▶ REQUIRED WORK
Translate into Spanish this sentence from the piece on Myra Oh's linocut prints: "In 2014, Oh resumed printmaking."

▶ SOURCE EXTRACT
+++
The Persistence of LINEWORK

It’s 1 p.m. on a Saturday afternoon and there is scarcely an available seat inside Bold Bean Coffee Roasters’ Stockton St. location. Understandably so, because inside it’s the first day that Myra Oh’s mixed media linocut prints are displayed on the walls of the coffee shop. It’s also the launch of New Rose Ice Cream, an all vegan small-batch ice cream company of which Oh’s boyfriend, James Siboni, is co-founder.

Oh was introduced to the process of printmaking while attending high school in California. She made her first prints in 2001. In 2007, after moving to Jacksonville, she obtained a tattoo apprenticeship with Thomas Asher of Autograf Tattoo, put printmaking aside and dedicated herself completely to learning as much as possible about tattooing and the industry. During her formative years in California, Oh had been involved in the punk rock and hardcore music scene and it was through that community that Oh developed her interest in tattoos. Her desire to become a professional tattoo artist was formed when she was 16 years old. Oh began studying the fundamentals of American traditional tattooing, which utilized a limited, yet highly effective, color pallet with a strong foundation of black shading. Today she is an in-demand tattoo artist at Diadem Tattoo in Orange Park.

In 2014, Oh resumed printmaking. This is her first time creating and exhibiting a full series of linocuts.
+++
▶ SUPPLIED RECORDS
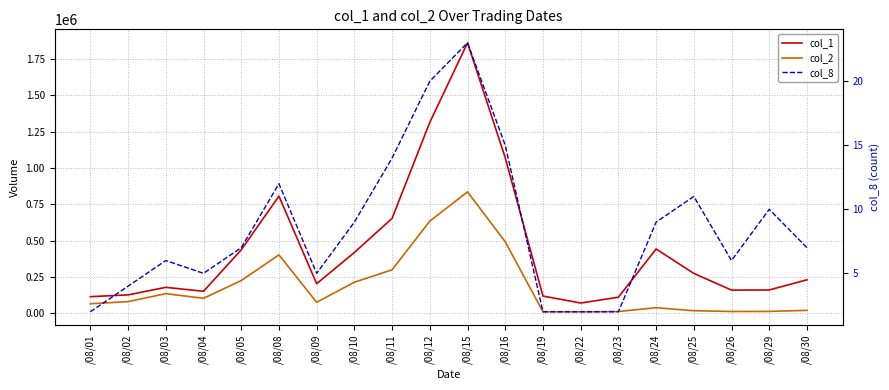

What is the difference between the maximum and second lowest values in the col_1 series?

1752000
+++
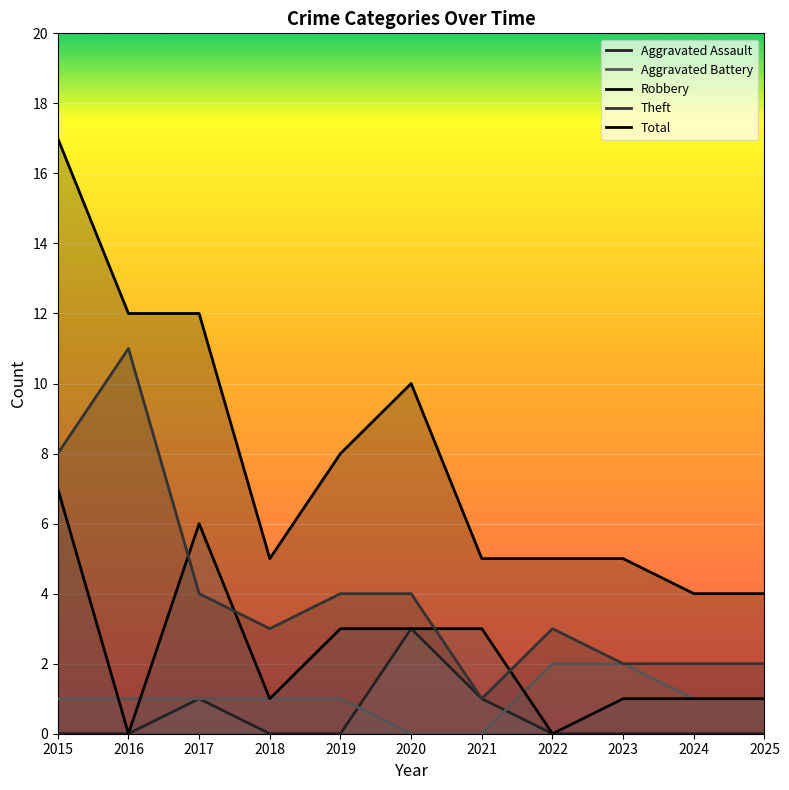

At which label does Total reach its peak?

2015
+++
▶ RESPONSE BOX
En 2014, Oh retomó el grabado.